DATA SUPPLIED =

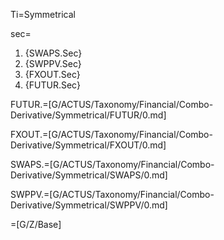 Ti=Symmetrical

sec=<ol><li>{SWAPS.Sec}</li><li>{SWPPV.Sec}</li><li>{FXOUT.Sec}</li><li>{FUTUR.Sec}</li></ol>

FUTUR.=[G/ACTUS/Taxonomy/Financial/Combo-Derivative/Symmetrical/FUTUR/0.md]

FXOUT.=[G/ACTUS/Taxonomy/Financial/Combo-Derivative/Symmetrical/FXOUT/0.md]

SWAPS.=[G/ACTUS/Taxonomy/Financial/Combo-Derivative/Symmetrical/SWAPS/0.md]

SWPPV.=[G/ACTUS/Taxonomy/Financial/Combo-Derivative/Symmetrical/SWPPV/0.md]

=[G/Z/Base]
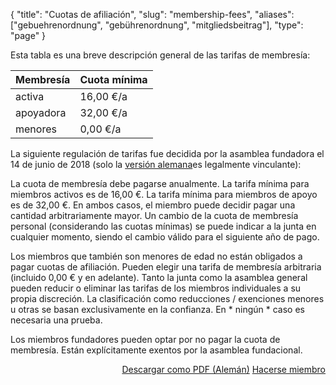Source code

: {
    "title": "Cuotas de afiliación",
    "slug": "membership-fees",
    "aliases": ["gebuehrenordnung", "gebührenordnung", "mitgliedsbeitrag"],
    "type": "page"
}

Esta tabla es una breve descripción general de las tarifas de membresía:

Membresía     | Cuota mínima
--------------|------------
activa        | 16,00 €/a
apoyadora     | 32,00 €/a
menores       | 0,00 €/a

La siguiente regulación de tarifas fue decidida por la asamblea fundadora el 14 de junio de 2018 (solo la [versión alemana](https://www.datenanfragen.de/verein/gebuehrenordnung)es legalmente vinculante):

La cuota de membresía debe pagarse anualmente.
La tarifa mínima para miembros activos es de 16,00 €. La tarifa mínima para miembros de apoyo es de 32,00 €. En ambos casos, el miembro puede decidir pagar una cantidad arbitrariamente mayor.
Un cambio de la cuota de membresía personal (considerando las cuotas mínimas) se puede indicar a la junta en cualquier momento, siendo el cambio válido para el siguiente año de pago.

Los miembros que también son menores de edad no están obligados a pagar cuotas de afiliación. Pueden elegir una tarifa de membresía arbitraria (incluido 0,00 € y en adelante).
Tanto la junta como la asamblea general pueden reducir o eliminar las tarifas de los miembros individuales a su propia discreción.
La clasificación como reducciones / exenciones menores u otras se basan exclusivamente en la confianza. En * ningún * caso es necesaria una prueba.

Los miembros fundadores pueden optar por no pagar la cuota de membresía. Están explícitamente exentos por la asamblea fundacional.

<div style="float: right;">
    <!-- TODO: Maybe a button with an icon here? -->
    <a href="https://static.dacdn.de/docs/gebuehrenordnung.pdf" class="button button-secondary icon icon-download">Descargar como PDF (Alemán)</a>
    <a href="/verein/become-a-member" class="button button-primary">Hacerse miembro</a>
</div>
<div class="clearfix"></div>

WHAT THE EXERCISE ASKS =
Every line above is to be given again exactly, apart from the pictures.

WRITTEN ANSWER =
 Ti=Symmetrical

sec=<ol><li>{SWAPS.Sec}</li><li>{SWPPV.Sec}</li><li>{FXOUT.Sec}</li><li>{FUTUR.Sec}</li></ol>

FUTUR.=[G/ACTUS/Taxonomy/Financial/Combo-Derivative/Symmetrical/FUTUR/0.md]

FXOUT.=[G/ACTUS/Taxonomy/Financial/Combo-Derivative/Symmetrical/FXOUT/0.md]

SWAPS.=[G/ACTUS/Taxonomy/Financial/Combo-Derivative/Symmetrical/SWAPS/0.md]

SWPPV.=[G/ACTUS/Taxonomy/Financial/Combo-Derivative/Symmetrical/SWPPV/0.md]

=[G/Z/Base]
Source code

: {
    "title": "Cuotas de afiliación",
    "slug": "membership-fees",
    "aliases": ["gebuehrenordnung", "gebührenordnung", "mitgliedsbeitrag"],
    "type": "page"
}

Esta tabla es una breve descripción general de las tarifas de membresía:

Membresía     | Cuota mínima
--------------|------------
activa        | 16,00 €/a
apoyadora     | 32,00 €/a
menores       | 0,00 €/a

La siguiente regulación de tarifas fue decidida por la asamblea fundadora el 14 de junio de 2018 (solo la [versión alemana](https://www.datenanfragen.de/verein/gebuehrenordnung)es legalmente vinculante):

La cuota de membresía debe pagarse anualmente.
La tarifa mínima para miembros activos es de 16,00 €. La tarifa mínima para miembros de apoyo es de 32,00 €. En ambos casos, el miembro puede decidir pagar una cantidad arbitrariamente mayor.
Un cambio de la cuota de membresía personal (considerando las cuotas mínimas) se puede indicar a la junta en cualquier momento, siendo el cambio válido para el siguiente año de pago.

Los miembros que también son menores de edad no están obligados a pagar cuotas de afiliación. Pueden elegir una tarifa de membresía arbitraria (incluido 0,00 € y en adelante).
Tanto la junta como la asamblea general pueden reducir o eliminar las tarifas de los miembros individuales a su propia discreción.
La clasificación como reducciones / exenciones menores u otras se basan exclusivamente en la confianza. En * ningún * caso es necesaria una prueba.

Los miembros fundadores pueden optar por no pagar la cuota de membresía. Están explícitamente exentos por la asamblea fundacional.

<div style="float: right;">
    <!-- TODO: Maybe a button with an icon here? -->
    <a href="https://static.dacdn.de/docs/gebuehrenordnung.pdf" class="button button-secondary icon icon-download">Descargar como PDF (Alemán)</a>
    <a href="/verein/become-a-member" class="button button-primary">Hacerse miembro</a>
</div>
<div class="clearfix"></div>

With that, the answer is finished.